La presidenta publicó la carta en su página web www.cfkargentina.com y en las redes sociales, en la que contó el encuentro en el que “los doctores Rita Jana e Ignacio Irurzun” le comentaron que “el Estado de Israel jamás se presentó como querellante en la causa de la Embajada”. Y reflexionó: “Te digo que, a esta altura, pocas cosas me sorprenden. Esta es una”.

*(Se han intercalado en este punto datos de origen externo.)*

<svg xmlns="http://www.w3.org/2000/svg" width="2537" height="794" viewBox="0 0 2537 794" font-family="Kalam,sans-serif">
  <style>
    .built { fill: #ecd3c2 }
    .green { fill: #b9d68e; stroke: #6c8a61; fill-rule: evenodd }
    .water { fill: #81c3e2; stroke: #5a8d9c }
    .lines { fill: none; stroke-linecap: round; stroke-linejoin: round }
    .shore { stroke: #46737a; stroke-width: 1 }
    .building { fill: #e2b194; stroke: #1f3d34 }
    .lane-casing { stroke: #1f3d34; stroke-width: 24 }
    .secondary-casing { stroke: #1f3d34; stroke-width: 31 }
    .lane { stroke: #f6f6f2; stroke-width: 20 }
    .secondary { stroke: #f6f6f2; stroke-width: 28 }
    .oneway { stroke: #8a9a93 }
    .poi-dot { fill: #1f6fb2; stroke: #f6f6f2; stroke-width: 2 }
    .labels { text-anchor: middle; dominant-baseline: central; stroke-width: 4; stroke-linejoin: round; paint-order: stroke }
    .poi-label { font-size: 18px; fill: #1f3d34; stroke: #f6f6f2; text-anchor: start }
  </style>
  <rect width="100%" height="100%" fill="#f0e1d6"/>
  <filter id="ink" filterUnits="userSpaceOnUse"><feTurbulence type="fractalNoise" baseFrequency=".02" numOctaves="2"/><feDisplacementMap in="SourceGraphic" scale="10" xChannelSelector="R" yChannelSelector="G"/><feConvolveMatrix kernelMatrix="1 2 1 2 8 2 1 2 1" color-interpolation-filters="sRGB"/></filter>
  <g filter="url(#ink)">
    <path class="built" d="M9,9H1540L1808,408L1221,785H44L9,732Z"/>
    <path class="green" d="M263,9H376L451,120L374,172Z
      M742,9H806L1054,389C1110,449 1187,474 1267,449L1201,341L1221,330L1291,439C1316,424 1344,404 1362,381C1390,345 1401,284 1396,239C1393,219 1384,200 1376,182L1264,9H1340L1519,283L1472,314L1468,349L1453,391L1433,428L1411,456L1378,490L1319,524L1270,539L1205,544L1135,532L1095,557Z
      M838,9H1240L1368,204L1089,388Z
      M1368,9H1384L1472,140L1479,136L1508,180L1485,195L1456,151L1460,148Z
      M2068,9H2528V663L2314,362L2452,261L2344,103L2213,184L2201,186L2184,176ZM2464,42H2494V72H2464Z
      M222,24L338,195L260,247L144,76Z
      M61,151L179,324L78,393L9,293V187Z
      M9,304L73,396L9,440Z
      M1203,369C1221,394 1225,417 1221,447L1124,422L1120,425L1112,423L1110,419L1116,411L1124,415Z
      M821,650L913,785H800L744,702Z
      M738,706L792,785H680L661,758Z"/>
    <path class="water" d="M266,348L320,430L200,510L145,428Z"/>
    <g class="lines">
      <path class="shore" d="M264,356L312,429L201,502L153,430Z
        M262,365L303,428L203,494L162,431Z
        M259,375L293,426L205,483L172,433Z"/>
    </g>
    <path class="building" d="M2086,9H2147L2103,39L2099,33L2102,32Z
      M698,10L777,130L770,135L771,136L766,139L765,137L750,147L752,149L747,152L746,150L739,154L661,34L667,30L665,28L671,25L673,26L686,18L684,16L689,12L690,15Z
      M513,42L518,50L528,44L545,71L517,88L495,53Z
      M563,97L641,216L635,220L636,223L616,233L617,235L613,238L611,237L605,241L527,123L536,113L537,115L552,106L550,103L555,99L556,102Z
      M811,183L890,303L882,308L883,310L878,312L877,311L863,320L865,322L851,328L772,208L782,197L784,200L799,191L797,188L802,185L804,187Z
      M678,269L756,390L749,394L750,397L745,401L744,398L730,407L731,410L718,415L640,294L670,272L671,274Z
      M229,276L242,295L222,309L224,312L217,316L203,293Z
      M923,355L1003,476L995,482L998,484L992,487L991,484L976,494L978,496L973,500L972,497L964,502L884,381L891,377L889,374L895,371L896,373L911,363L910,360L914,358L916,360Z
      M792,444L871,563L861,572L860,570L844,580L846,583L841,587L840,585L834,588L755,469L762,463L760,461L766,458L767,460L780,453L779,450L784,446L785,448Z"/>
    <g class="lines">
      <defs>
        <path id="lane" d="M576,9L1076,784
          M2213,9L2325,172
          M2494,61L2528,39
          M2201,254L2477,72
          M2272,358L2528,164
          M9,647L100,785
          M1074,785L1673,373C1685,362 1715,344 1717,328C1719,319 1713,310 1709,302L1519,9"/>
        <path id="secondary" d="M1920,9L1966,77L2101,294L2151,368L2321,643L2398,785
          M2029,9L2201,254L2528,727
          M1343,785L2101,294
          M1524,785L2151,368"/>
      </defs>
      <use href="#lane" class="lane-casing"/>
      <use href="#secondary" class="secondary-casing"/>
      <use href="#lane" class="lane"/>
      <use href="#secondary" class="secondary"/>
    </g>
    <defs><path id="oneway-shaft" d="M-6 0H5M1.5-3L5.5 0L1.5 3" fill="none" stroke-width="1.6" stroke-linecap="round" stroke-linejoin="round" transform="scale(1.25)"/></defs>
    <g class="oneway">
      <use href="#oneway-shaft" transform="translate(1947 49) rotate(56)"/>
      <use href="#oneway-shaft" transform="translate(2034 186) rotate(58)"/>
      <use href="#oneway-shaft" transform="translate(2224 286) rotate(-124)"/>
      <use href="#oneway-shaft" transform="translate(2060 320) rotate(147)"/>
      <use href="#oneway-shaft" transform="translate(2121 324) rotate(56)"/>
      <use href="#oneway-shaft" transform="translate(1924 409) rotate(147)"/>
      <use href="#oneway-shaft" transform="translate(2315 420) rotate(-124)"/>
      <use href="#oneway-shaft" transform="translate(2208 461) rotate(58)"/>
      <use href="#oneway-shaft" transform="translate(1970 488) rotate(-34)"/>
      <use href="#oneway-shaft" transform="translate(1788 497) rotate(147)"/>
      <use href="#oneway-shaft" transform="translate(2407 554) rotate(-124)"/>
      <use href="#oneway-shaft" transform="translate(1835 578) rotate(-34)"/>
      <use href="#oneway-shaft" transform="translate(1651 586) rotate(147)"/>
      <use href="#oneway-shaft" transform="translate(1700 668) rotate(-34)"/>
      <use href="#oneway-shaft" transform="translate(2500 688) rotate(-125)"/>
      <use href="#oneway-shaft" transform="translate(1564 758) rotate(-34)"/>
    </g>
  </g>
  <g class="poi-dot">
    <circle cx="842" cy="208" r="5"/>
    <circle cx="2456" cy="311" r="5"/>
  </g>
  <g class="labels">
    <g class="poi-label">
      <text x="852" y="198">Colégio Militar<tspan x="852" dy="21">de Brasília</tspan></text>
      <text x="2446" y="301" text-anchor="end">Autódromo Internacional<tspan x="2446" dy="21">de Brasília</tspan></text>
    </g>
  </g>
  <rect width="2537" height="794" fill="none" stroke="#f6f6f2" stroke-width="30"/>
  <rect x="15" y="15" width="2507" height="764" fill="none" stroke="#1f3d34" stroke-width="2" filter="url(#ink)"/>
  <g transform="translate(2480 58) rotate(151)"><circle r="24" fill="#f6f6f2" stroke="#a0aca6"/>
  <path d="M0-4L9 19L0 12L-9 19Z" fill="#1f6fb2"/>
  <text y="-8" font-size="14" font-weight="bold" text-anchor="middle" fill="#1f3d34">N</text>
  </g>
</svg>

“Les conté que había recibido una invitación por parte de la Embajadora de Israel en nuestro país para asistir al acto del día 19 de marzo, ya que debieron postergar el homenaje por las elecciones en Israel, en donde también me ofrecía, de considerarlo oportuno, hacer uso de la palabra”, escribió Cristina. Y completó: “Me disculpé a través de la Secretaría General de la Presidencia y les dije, a quienes ayer me acompañaban, que en verdad, para mí, había un solo homenaje: el día 17 marzo y junto a ellos, las víctimas y los familiares…Gracias por las flores y, sobre todo, por el afecto y la consideración”.

La Presidenta destacó que el encuentro se realizó en su despacho de la Casa Rosada, a las 18.30, y que al abrir la puerta se topó con mujeres, hombres, jóvenes, nenas “y un inmenso ramo de flores que me entrega Carlos Susevich, padre de Liliana Graciela, a quien le arrancaron la vida un 17 de marzo de 1992. Trabajaba como administrativa en la Embajada de Israel. Tenía 3 hijos. Su padre Carlos, que hoy cumple 91 años, se hizo cargo de sus nietos”.

“Aún resuena en mis oídos su voz grave, ronca, fuerte, en otros 17 de marzo sobre la calle Arroyo, donde estaba su hija”, contó la Presidenta y añadió: “Lo acompañan Mónica Hernández, la señora rubia que está a mi lado en la foto, hija de Mausi Meyers Frers, quien murió en la Residencia Hogar para personas mayores situada frente a la embajada”.

También contó que “estuvo el arquitecto Gabriel Pitchón, sobreviviente que estaba a cargo de la Dirección de Obra que se estaba llevando a cabo en ese momento en la embajada”. Y agregó que “todavía recuerda que lo tenían internado y esposado a la cama porque, al ser el arquitecto de la obra, era un potencial sospechoso”.

“Te corre frío por la espalda. Él lo cuenta con una sonrisa. A mí me dan ganas de patear sillas u otras cosas”, completó la Presidenta.

En su relato, la presidenta dedicó un párrafo a cada uno de los familiares: Nelly Durán, viuda de Miguel Angel Lancieri, con su nieta Luna de 11 años; Leandro Rodríguez, de 24 años y nieto de Francisco Mandaradoni, que trabajaba en la obra de la Embajada; y los sobrevivientes Lea Kovensky y Alberto Romano. “También estuvo Larry Levi, asistente personal, desde hace 17 años, de Carlos Susevich. Lo acompañó su hija Paloma de 11 años”, culminó.